In late 2021, we were able to co-fund with Michael Smith Health Research BC a three-year research trainee award for a researcher working to develop a non-invasive diagnostic for lung infections in CF. Dr. Shekooh Behroozian, a post-doctoral fellow at the University of British Columbia working in the laboratory of Dr. Jane Hill, received this award for her study, Development of a non-invasive diagnostic to detect bacterial pulmonary infections in patients with cystic fibrosis. This work aligns with our community health priorities: Improve airway infection detection and?treatment? and Predict and prevent pulmonary?exacerbations?.
“We are pleased to partner with Michael Smith Health Research BC to support outstanding researchers in British Columbia who are doing world-class research in the field of cystic fibrosis,” said Dr. Paul Eckford, Program Director, Research, Cystic Fibrosis Canada. “Collaborating and co-funding with organizations like Michael Smith Health Research BC provides us with the unique opportunity to double the impact of our donors’ dollars, going further in our quest to lengthen and improve the lives of Canadians living with cystic fibrosis.”
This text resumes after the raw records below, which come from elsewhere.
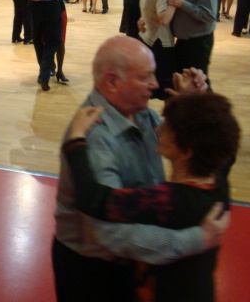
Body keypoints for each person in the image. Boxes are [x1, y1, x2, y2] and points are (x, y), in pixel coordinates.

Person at [53, 36, 229, 302]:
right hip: (96, 272)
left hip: (135, 259)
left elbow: (187, 143)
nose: (155, 85)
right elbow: (106, 232)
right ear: (112, 81)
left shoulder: (142, 112)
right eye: (146, 77)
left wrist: (192, 104)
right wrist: (196, 239)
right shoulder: (95, 137)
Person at [11, 0, 74, 91]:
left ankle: (44, 72)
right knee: (53, 41)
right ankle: (45, 75)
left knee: (38, 41)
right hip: (53, 6)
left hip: (34, 7)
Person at [168, 0, 218, 78]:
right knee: (182, 80)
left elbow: (209, 15)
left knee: (198, 81)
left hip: (198, 43)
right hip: (182, 41)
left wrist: (183, 4)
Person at [137, 0, 177, 98]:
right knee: (166, 88)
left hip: (147, 38)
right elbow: (164, 19)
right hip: (159, 43)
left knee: (146, 84)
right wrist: (174, 4)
The standard method to detect airway infections is the analysis of patient sputum samples. However, it can be difficult to collect these samples, especially in children, and in some individuals on CF modulators where the amount of sputum produced may be low. In this case, an invasive method called bronchoalveolar lavage collection can be used. It employs a bronchoscope to deliver a volume of fluid into the lungs that is then collected and analyzed for infection. There is a need for other methods to quickly (and non-invasively) identify the existence of an infection, and the types of bacteria present.
It has been known that molecules produced by bacteria or caused by the body in response to bacteria colonizing the airways can be found on the breath of patients. Dr. Behroozian’s hypothesis is that bacteria may produce different sets of these molecules on the breath, like a fingerprint that may have the potential to diagnose when lung infections are occurring. The method may even provide some information about how the bacteria may respond to different treatments. This could help treat infections earlier and more successfully. Dr. Behroozian will analyze breath samples from many different patients to learn more about these molecules.
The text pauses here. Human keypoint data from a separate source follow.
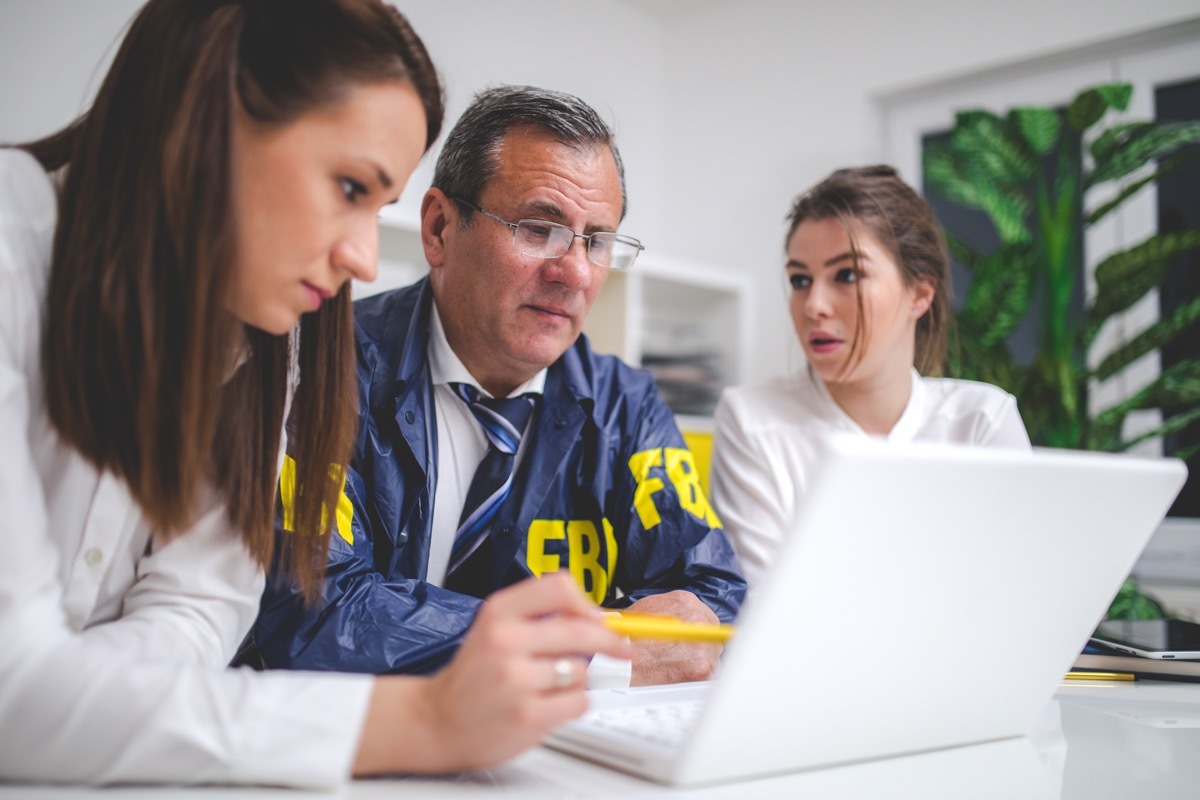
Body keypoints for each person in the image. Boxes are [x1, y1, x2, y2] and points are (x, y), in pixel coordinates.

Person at [0, 0, 632, 787]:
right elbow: (15, 692)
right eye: (347, 186)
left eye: (597, 240)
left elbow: (198, 608)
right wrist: (425, 722)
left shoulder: (260, 338)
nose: (365, 259)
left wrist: (74, 703)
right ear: (205, 113)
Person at [247, 85, 746, 688]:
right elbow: (307, 606)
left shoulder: (626, 405)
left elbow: (709, 595)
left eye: (598, 241)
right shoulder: (324, 367)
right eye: (539, 228)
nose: (576, 273)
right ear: (438, 228)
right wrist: (588, 652)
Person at [710, 165, 1031, 588]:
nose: (814, 306)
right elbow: (766, 620)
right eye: (800, 280)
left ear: (920, 294)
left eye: (847, 275)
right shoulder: (753, 420)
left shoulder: (981, 422)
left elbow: (1020, 593)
Dr. Hill’s lab has been focusing on identifying the “breath-prints” for Pseudomonas aeruginosa (Pa) and Staphylococcus aureus (Sa), which are two of the most common bacteria that cause lung infections in people with CF. Dr. Behroozian is working to study other bacteria that cause infections in people with CF, such as Burkholderia cepacia complex (Bcc), Haemophilus influenzae (Hi), and Stenotrophomonas maltophilia (Sm). Bcc, in particular, is a concern since these bacteria can cause a rapid and significant decline in lung function when they infect people with CF. Cystic Fibrosis Canada funds a facility in BC that detects Bcc infections in shipped sputum samples collected from patients, and banks Bcc samples for research studies. However, a method such as that proposed by Dr. Behroozian might detect Bcc in patients faster and more easily, allowing the right treatment to start sooner.
Dr. Behroozian was awarded the 2021 Michael Smith Health Research BC Scholar and Research Trainee award in support of this work.
“It has been a great honour to receive this award from Cystic Fibrosis Canada to support my research which I highly appreciate,” said Dr. Behroozian. “I am excited about the outcome of this research as it could have a remarkable positive impact on people with CF by providing a timely non-invasive diagnostic tool to detect lung infections and guide effective treatments.”